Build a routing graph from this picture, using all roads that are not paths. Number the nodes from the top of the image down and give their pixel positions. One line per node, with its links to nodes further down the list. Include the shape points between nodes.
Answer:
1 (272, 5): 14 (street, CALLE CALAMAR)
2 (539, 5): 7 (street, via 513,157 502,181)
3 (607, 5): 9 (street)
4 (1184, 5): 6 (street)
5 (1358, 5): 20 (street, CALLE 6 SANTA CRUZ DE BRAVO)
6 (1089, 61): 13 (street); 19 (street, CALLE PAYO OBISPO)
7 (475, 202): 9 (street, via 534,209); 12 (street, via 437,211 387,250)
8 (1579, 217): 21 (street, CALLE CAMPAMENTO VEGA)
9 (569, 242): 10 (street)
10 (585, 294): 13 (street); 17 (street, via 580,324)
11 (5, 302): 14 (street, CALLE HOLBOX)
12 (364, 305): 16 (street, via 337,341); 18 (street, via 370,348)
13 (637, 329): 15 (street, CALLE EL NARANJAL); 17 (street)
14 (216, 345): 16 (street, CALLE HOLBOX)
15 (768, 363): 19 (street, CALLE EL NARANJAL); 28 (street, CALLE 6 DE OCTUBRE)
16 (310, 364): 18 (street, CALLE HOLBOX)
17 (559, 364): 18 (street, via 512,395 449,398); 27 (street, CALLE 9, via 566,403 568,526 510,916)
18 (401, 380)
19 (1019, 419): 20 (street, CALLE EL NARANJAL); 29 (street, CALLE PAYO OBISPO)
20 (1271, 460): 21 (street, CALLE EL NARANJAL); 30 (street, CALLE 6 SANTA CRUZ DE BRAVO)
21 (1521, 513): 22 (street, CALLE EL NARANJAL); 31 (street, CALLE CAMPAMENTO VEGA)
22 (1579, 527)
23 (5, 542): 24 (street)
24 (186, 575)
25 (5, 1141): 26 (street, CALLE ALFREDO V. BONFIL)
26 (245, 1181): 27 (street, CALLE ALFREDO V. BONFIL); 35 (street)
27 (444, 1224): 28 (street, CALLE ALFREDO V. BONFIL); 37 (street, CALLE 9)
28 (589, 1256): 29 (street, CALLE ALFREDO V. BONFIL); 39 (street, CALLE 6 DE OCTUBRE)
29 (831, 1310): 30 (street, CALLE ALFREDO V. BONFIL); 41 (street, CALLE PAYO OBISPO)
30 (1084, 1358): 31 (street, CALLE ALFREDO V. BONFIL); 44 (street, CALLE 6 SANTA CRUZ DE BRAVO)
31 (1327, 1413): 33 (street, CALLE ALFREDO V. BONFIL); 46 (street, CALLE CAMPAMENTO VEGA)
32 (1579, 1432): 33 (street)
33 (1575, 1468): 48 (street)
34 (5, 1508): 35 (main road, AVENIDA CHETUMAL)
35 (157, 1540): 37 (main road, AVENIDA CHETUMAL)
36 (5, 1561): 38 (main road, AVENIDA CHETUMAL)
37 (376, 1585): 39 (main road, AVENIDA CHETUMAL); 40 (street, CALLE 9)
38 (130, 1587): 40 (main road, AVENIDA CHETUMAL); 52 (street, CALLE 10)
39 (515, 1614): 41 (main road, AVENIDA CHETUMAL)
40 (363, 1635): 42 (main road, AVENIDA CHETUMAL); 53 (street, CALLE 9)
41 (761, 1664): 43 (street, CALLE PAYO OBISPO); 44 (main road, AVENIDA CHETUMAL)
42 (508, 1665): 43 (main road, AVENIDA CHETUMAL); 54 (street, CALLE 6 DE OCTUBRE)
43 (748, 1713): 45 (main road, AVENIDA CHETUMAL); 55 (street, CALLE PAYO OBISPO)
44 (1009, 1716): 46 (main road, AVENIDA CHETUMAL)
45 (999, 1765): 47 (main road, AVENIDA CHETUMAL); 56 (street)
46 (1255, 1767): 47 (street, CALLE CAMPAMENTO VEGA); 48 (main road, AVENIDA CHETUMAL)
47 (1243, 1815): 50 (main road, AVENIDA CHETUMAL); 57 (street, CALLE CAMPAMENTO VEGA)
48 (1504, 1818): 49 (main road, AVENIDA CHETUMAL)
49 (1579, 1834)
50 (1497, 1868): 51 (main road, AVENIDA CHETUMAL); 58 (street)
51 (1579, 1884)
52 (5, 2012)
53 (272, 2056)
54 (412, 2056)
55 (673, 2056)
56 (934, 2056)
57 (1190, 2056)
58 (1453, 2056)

■ **Exercise**
Output the records exactly, including every line.

■ **Exercise solution**
Build a routing graph from this picture, using all roads that are not paths. Number the nodes from the top of the image down and give their pixel positions. One line per node, with its links to nodes further down the list. Include the shape points between nodes.
Answer:
1 (272, 5): 14 (street, CALLE CALAMAR)
2 (539, 5): 7 (street, via 513,157 502,181)
3 (607, 5): 9 (street)
4 (1184, 5): 6 (street)
5 (1358, 5): 20 (street, CALLE 6 SANTA CRUZ DE BRAVO)
6 (1089, 61): 13 (street); 19 (street, CALLE PAYO OBISPO)
7 (475, 202): 9 (street, via 534,209); 12 (street, via 437,211 387,250)
8 (1579, 217): 21 (street, CALLE CAMPAMENTO VEGA)
9 (569, 242): 10 (street)
10 (585, 294): 13 (street); 17 (street, via 580,324)
11 (5, 302): 14 (street, CALLE HOLBOX)
12 (364, 305): 16 (street, via 337,341); 18 (street, via 370,348)
13 (637, 329): 15 (street, CALLE EL NARANJAL); 17 (street)
14 (216, 345): 16 (street, CALLE HOLBOX)
15 (768, 363): 19 (street, CALLE EL NARANJAL); 28 (street, CALLE 6 DE OCTUBRE)
16 (310, 364): 18 (street, CALLE HOLBOX)
17 (559, 364): 18 (street, via 512,395 449,398); 27 (street, CALLE 9, via 566,403 568,526 510,916)
18 (401, 380)
19 (1019, 419): 20 (street, CALLE EL NARANJAL); 29 (street, CALLE PAYO OBISPO)
20 (1271, 460): 21 (street, CALLE EL NARANJAL); 30 (street, CALLE 6 SANTA CRUZ DE BRAVO)
21 (1521, 513): 22 (street, CALLE EL NARANJAL); 31 (street, CALLE CAMPAMENTO VEGA)
22 (1579, 527)
23 (5, 542): 24 (street)
24 (186, 575)
25 (5, 1141): 26 (street, CALLE ALFREDO V. BONFIL)
26 (245, 1181): 27 (street, CALLE ALFREDO V. BONFIL); 35 (street)
27 (444, 1224): 28 (street, CALLE ALFREDO V. BONFIL); 37 (street, CALLE 9)
28 (589, 1256): 29 (street, CALLE ALFREDO V. BONFIL); 39 (street, CALLE 6 DE OCTUBRE)
29 (831, 1310): 30 (street, CALLE ALFREDO V. BONFIL); 41 (street, CALLE PAYO OBISPO)
30 (1084, 1358): 31 (street, CALLE ALFREDO V. BONFIL); 44 (street, CALLE 6 SANTA CRUZ DE BRAVO)
31 (1327, 1413): 33 (street, CALLE ALFREDO V. BONFIL); 46 (street, CALLE CAMPAMENTO VEGA)
32 (1579, 1432): 33 (street)
33 (1575, 1468): 48 (street)
34 (5, 1508): 35 (main road, AVENIDA CHETUMAL)
35 (157, 1540): 37 (main road, AVENIDA CHETUMAL)
36 (5, 1561): 38 (main road, AVENIDA CHETUMAL)
37 (376, 1585): 39 (main road, AVENIDA CHETUMAL); 40 (street, CALLE 9)
38 (130, 1587): 40 (main road, AVENIDA CHETUMAL); 52 (street, CALLE 10)
39 (515, 1614): 41 (main road, AVENIDA CHETUMAL)
40 (363, 1635): 42 (main road, AVENIDA CHETUMAL); 53 (street, CALLE 9)
41 (761, 1664): 43 (street, CALLE PAYO OBISPO); 44 (main road, AVENIDA CHETUMAL)
42 (508, 1665): 43 (main road, AVENIDA CHETUMAL); 54 (street, CALLE 6 DE OCTUBRE)
43 (748, 1713): 45 (main road, AVENIDA CHETUMAL); 55 (street, CALLE PAYO OBISPO)
44 (1009, 1716): 46 (main road, AVENIDA CHETUMAL)
45 (999, 1765): 47 (main road, AVENIDA CHETUMAL); 56 (street)
46 (1255, 1767): 47 (street, CALLE CAMPAMENTO VEGA); 48 (main road, AVENIDA CHETUMAL)
47 (1243, 1815): 50 (main road, AVENIDA CHETUMAL); 57 (street, CALLE CAMPAMENTO VEGA)
48 (1504, 1818): 49 (main road, AVENIDA CHETUMAL)
49 (1579, 1834)
50 (1497, 1868): 51 (main road, AVENIDA CHETUMAL); 58 (street)
51 (1579, 1884)
52 (5, 2012)
53 (272, 2056)
54 (412, 2056)
55 (673, 2056)
56 (934, 2056)
57 (1190, 2056)
58 (1453, 2056)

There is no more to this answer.